Matrix with unknown coefficient $a$ - determine number of solutions for each $a$ I have a matrix that looks like this:
\begin{array}{cccc|c}
a & 1 & 0 & 0 & 1 \\
1 & a & 0 & 0 & 2 \\
0 & 0 & a & 2 & 1 \\
0 & 0 & 2 & a & 1
\end{array}
I then proceeded to row reduce the matrix so it looks like this:
\begin{array}{cccc|c}
1 & 0 & 0 & 0 & a-2/a^2-1 \\
0 & 1 & 0 & 0 & 2a-1/a^2-1 \\
0 & 0 & 1 & 0 & 1/a+2 \\
0 & 0 & 0 & 1 & 1/a+2
\end{array}
I need to determine the number of solutions for each $a$ (one, infinite or none).
I can clearly see that there are no solutions when a is either $1$, $-1$ or $2$ because than you would have a division by zero in atleast one of the expressions on the right hand side.
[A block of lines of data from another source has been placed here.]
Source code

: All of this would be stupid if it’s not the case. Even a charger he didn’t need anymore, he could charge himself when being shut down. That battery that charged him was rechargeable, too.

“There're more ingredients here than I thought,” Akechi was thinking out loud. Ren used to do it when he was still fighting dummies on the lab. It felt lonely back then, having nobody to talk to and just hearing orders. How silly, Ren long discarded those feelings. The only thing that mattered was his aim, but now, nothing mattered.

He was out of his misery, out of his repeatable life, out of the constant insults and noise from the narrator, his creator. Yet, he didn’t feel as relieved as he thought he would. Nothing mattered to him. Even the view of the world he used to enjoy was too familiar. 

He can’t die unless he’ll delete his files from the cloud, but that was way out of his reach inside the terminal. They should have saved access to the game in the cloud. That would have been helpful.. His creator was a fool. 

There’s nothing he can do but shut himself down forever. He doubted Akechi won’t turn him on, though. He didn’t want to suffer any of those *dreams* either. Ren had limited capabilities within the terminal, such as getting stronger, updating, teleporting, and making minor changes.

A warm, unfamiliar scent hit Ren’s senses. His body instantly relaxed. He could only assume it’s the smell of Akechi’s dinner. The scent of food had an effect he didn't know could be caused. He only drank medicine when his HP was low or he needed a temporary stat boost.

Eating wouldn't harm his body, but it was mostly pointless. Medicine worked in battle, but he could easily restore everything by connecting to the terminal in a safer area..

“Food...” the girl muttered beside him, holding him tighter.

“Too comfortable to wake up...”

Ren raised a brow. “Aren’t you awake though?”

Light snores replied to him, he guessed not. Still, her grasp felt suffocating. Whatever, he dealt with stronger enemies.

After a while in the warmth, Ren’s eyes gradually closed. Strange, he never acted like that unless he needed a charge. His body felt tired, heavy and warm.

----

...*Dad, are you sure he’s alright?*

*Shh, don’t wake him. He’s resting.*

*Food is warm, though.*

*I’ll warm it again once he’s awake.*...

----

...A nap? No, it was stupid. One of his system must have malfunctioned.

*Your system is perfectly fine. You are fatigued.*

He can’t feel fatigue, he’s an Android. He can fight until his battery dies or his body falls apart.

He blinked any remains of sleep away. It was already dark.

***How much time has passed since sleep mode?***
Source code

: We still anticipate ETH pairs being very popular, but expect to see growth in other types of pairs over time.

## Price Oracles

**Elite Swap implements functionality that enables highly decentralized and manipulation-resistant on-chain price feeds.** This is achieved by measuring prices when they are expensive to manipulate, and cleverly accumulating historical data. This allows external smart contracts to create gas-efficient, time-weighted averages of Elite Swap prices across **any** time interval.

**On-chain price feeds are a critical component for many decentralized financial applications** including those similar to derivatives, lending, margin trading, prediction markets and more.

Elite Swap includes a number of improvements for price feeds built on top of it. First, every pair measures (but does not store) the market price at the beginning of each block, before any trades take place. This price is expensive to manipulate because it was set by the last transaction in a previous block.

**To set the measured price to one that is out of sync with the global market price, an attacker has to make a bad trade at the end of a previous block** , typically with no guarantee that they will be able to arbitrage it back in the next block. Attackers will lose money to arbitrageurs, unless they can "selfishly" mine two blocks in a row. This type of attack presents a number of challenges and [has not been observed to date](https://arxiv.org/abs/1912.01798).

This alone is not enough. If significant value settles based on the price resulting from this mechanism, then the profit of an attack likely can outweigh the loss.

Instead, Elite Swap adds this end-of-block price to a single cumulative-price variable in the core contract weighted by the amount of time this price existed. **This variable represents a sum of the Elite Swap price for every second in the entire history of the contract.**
But how do I know which $a$ will have an infinite number of solutions. I have never worked with matrices that have unknown coefficients so I have no idea if I am doing anything correctly here.
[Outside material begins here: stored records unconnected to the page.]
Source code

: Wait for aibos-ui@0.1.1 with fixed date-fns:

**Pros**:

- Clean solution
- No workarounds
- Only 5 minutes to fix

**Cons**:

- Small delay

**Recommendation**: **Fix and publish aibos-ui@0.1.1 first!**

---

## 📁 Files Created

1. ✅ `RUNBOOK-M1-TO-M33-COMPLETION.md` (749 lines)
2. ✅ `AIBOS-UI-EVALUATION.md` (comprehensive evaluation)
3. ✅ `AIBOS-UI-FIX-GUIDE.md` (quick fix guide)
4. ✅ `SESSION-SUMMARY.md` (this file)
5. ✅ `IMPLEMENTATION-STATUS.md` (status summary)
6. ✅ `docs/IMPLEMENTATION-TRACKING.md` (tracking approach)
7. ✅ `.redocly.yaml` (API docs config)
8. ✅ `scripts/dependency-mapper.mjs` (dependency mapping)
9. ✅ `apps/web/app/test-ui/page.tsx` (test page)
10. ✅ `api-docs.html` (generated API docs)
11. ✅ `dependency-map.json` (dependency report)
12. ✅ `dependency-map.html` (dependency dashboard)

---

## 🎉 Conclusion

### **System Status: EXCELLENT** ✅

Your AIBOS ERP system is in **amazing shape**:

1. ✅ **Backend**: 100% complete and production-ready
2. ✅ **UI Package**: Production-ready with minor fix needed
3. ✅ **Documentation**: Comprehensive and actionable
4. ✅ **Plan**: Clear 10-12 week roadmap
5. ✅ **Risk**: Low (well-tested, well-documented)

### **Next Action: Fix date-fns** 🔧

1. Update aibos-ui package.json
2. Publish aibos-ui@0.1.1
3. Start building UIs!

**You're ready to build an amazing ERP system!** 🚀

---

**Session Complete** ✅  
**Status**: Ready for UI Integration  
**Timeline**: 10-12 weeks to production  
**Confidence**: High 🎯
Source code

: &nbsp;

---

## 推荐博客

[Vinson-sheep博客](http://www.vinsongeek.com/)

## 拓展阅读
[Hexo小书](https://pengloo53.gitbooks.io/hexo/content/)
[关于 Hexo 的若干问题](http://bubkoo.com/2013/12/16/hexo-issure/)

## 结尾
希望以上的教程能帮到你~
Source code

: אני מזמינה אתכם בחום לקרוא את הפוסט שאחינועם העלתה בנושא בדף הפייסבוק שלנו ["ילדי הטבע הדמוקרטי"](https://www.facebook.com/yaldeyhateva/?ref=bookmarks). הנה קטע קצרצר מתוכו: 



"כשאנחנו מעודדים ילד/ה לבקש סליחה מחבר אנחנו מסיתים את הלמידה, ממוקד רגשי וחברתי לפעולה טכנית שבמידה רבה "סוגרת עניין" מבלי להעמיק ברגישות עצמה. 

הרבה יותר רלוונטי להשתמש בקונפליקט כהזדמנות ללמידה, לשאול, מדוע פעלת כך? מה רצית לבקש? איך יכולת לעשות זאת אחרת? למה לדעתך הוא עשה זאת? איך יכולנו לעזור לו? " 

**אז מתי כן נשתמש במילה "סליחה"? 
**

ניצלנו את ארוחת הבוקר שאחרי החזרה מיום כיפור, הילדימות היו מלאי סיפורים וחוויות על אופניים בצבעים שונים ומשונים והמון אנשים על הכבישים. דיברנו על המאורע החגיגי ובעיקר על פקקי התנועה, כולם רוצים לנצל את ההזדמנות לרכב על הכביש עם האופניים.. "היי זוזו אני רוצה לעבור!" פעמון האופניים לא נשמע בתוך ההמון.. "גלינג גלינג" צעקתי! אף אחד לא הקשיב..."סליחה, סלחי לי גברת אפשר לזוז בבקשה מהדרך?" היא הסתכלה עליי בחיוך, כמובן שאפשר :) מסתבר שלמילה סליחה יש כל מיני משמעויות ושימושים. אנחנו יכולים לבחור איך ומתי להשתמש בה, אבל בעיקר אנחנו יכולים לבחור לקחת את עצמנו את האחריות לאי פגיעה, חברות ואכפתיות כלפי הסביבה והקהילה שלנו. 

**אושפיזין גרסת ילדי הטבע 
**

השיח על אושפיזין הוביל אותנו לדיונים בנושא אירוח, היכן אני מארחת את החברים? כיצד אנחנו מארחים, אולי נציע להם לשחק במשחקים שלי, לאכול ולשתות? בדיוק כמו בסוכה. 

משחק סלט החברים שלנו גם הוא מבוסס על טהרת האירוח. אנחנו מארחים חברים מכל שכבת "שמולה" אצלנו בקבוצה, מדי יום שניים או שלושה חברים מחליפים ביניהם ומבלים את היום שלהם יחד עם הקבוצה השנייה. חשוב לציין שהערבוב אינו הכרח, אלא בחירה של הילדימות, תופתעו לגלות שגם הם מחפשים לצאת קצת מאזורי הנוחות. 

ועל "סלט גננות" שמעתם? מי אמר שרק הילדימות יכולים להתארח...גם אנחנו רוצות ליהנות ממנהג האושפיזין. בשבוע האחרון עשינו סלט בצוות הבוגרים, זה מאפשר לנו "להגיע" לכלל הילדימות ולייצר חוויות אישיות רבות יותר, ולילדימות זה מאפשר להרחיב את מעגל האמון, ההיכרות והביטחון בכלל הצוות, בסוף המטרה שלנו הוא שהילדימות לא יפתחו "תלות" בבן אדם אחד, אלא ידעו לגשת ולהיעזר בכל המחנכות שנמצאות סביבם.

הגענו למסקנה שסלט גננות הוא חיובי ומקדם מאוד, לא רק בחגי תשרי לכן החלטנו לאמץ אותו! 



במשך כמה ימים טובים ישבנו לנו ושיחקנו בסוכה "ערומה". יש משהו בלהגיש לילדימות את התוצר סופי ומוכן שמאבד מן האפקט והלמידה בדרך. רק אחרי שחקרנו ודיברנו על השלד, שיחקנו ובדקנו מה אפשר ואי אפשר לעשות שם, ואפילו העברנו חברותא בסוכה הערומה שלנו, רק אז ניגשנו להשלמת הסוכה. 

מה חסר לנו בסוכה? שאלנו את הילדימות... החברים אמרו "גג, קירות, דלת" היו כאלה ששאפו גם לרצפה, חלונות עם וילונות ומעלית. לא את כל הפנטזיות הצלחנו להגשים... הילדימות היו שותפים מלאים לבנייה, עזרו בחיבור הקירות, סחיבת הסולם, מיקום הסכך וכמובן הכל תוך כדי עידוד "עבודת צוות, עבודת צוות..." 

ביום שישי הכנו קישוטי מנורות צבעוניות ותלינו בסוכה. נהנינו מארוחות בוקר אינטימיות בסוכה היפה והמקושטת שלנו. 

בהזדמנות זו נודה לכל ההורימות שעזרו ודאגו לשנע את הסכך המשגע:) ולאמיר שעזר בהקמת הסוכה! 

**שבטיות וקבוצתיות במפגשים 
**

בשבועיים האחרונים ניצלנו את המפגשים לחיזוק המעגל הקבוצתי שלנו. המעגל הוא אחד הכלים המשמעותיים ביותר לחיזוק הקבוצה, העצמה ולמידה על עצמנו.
The original equation system looked like this:
$$ax+y+0+0=1$$
$$x+ay+0+0=2$$
$$0+0+az+2w=1$$
$$0+0+2z+aw=1$$
Maybe I am missing something really obvious. This looks like a very simple task...
 A: Swap rows 1 and 2, and rows 2 and 4. You obtain an augmented matrix for which it's easier to apply pivot's method:
\begin{align}
\begin{bmatrix}
1&a&0&0&2\\a&1&0&0&1\\0&0&2&a&1\\0&0&a&2&1
\end{bmatrix}\rightsquigarrow
\begin{bmatrix}
1&a&0&0&2\\0&1-a^2&0&0&1-2a\\0&0&2&a&1\\0&0&0&4-a^2&2-a
\end{bmatrix}
\end{align}
Thus, if $a\ne \pm1,\pm2$, the matrix of the system and the augmented matrix have the same, maximal rank ($4$). This means there is exactly one solution.
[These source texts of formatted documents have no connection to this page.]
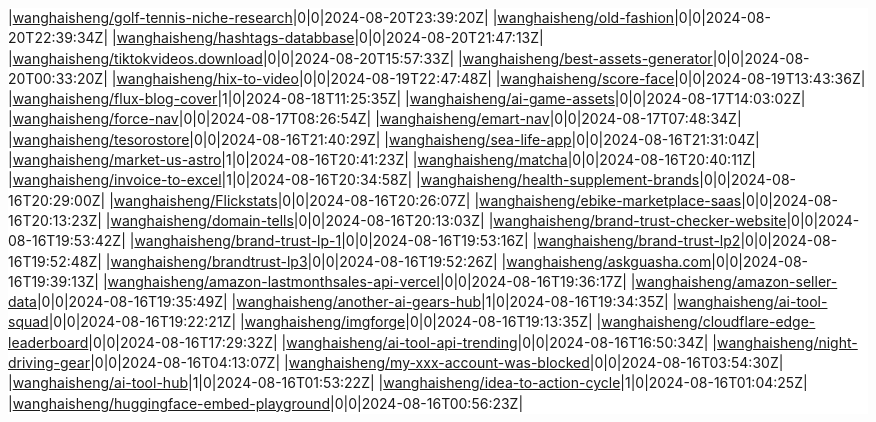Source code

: |[wanghaisheng/golf-tennis-niche-research](https://github.com/wanghaisheng/golf-tennis-niche-research)|0|0|2024-08-20T23:39:20Z|
|[wanghaisheng/old-fashion](https://github.com/wanghaisheng/old-fashion)|0|0|2024-08-20T22:39:34Z|
|[wanghaisheng/hashtags-databbase](https://github.com/wanghaisheng/hashtags-databbase)|0|0|2024-08-20T21:47:13Z|
|[wanghaisheng/tiktokvideos.download](https://github.com/wanghaisheng/tiktokvideos.download)|0|0|2024-08-20T15:57:33Z|
|[wanghaisheng/best-assets-generator](https://github.com/wanghaisheng/best-assets-generator)|0|0|2024-08-20T00:33:20Z|
|[wanghaisheng/hix-to-video](https://github.com/wanghaisheng/hix-to-video)|0|0|2024-08-19T22:47:48Z|
|[wanghaisheng/score-face](https://github.com/wanghaisheng/score-face)|0|0|2024-08-19T13:43:36Z|
|[wanghaisheng/flux-blog-cover](https://github.com/wanghaisheng/flux-blog-cover)|1|0|2024-08-18T11:25:35Z|
|[wanghaisheng/ai-game-assets](https://github.com/wanghaisheng/ai-game-assets)|0|0|2024-08-17T14:03:02Z|
|[wanghaisheng/force-nav](https://github.com/wanghaisheng/force-nav)|0|0|2024-08-17T08:26:54Z|
|[wanghaisheng/emart-nav](https://github.com/wanghaisheng/emart-nav)|0|0|2024-08-17T07:48:34Z|
|[wanghaisheng/tesorostore](https://github.com/wanghaisheng/tesorostore)|0|0|2024-08-16T21:40:29Z|
|[wanghaisheng/sea-life-app](https://github.com/wanghaisheng/sea-life-app)|0|0|2024-08-16T21:31:04Z|
|[wanghaisheng/market-us-astro](https://github.com/wanghaisheng/market-us-astro)|1|0|2024-08-16T20:41:23Z|
|[wanghaisheng/matcha](https://github.com/wanghaisheng/matcha)|0|0|2024-08-16T20:40:11Z|
|[wanghaisheng/invoice-to-excel](https://github.com/wanghaisheng/invoice-to-excel)|1|0|2024-08-16T20:34:58Z|
|[wanghaisheng/health-supplement-brands](https://github.com/wanghaisheng/health-supplement-brands)|0|0|2024-08-16T20:29:00Z|
|[wanghaisheng/Flickstats](https://github.com/wanghaisheng/Flickstats)|0|0|2024-08-16T20:26:07Z|
|[wanghaisheng/ebike-marketplace-saas](https://github.com/wanghaisheng/ebike-marketplace-saas)|0|0|2024-08-16T20:13:23Z|
|[wanghaisheng/domain-tells](https://github.com/wanghaisheng/domain-tells)|0|0|2024-08-16T20:13:03Z|
|[wanghaisheng/brand-trust-checker-website](https://github.com/wanghaisheng/brand-trust-checker-website)|0|0|2024-08-16T19:53:42Z|
|[wanghaisheng/brand-trust-lp-1](https://github.com/wanghaisheng/brand-trust-lp-1)|0|0|2024-08-16T19:53:16Z|
|[wanghaisheng/brand-trust-lp2](https://github.com/wanghaisheng/brand-trust-lp2)|0|0|2024-08-16T19:52:48Z|
|[wanghaisheng/brandtrust-lp3](https://github.com/wanghaisheng/brandtrust-lp3)|0|0|2024-08-16T19:52:26Z|
|[wanghaisheng/askguasha.com](https://github.com/wanghaisheng/askguasha.com)|0|0|2024-08-16T19:39:13Z|
|[wanghaisheng/amazon-lastmonthsales-api-vercel](https://github.com/wanghaisheng/amazon-lastmonthsales-api-vercel)|0|0|2024-08-16T19:36:17Z|
|[wanghaisheng/amazon-seller-data](https://github.com/wanghaisheng/amazon-seller-data)|0|0|2024-08-16T19:35:49Z|
|[wanghaisheng/another-ai-gears-hub](https://github.com/wanghaisheng/another-ai-gears-hub)|1|0|2024-08-16T19:34:35Z|
|[wanghaisheng/ai-tool-squad](https://github.com/wanghaisheng/ai-tool-squad)|0|0|2024-08-16T19:22:21Z|
|[wanghaisheng/imgforge](https://github.com/wanghaisheng/imgforge)|0|0|2024-08-16T19:13:35Z|
|[wanghaisheng/cloudflare-edge-leaderboard](https://github.com/wanghaisheng/cloudflare-edge-leaderboard)|0|0|2024-08-16T17:29:32Z|
|[wanghaisheng/ai-tool-api-trending](https://github.com/wanghaisheng/ai-tool-api-trending)|0|0|2024-08-16T16:50:34Z|
|[wanghaisheng/night-driving-gear](https://github.com/wanghaisheng/night-driving-gear)|0|0|2024-08-16T04:13:07Z|
|[wanghaisheng/my-xxx-account-was-blocked](https://github.com/wanghaisheng/my-xxx-account-was-blocked)|0|0|2024-08-16T03:54:30Z|
|[wanghaisheng/ai-tool-hub](https://github.com/wanghaisheng/ai-tool-hub)|1|0|2024-08-16T01:53:22Z|
|[wanghaisheng/idea-to-action-cycle](https://github.com/wanghaisheng/idea-to-action-cycle)|1|0|2024-08-16T01:04:25Z|
|[wanghaisheng/huggingface-embed-playground](https://github.com/wanghaisheng/huggingface-embed-playground)|0|0|2024-08-16T00:56:23Z|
If $a=\pm1$, the augmented matrix is
$$\begin{bmatrix}
1&\pm1&0&0&2\\0& 0&0&0& \scriptstyle\begin{cases}-1\\3\end{cases}\\0&0&2&\pm1&1\\0&0&0&3&  \scriptstyle\begin{cases}1\\3\end{cases}
\end{bmatrix}$$
The second row shows there's no solution.
If $a=\pm2$, the augmented matrix is
$$\begin{bmatrix}
1&\pm2&0&0&2\\0&-3&0&0& \scriptstyle\begin{cases}-3\\5\end{cases}\\0&0&2&\pm2&1\\
0&0&0&0& \scriptstyle\begin{cases}0\\4\end{cases}
\end{bmatrix}$$
The last row shows there is no solution if $a=2$ and is an affine subspace of dimension $1$ if $a=-2$, because both matrices have the same rank ($3$).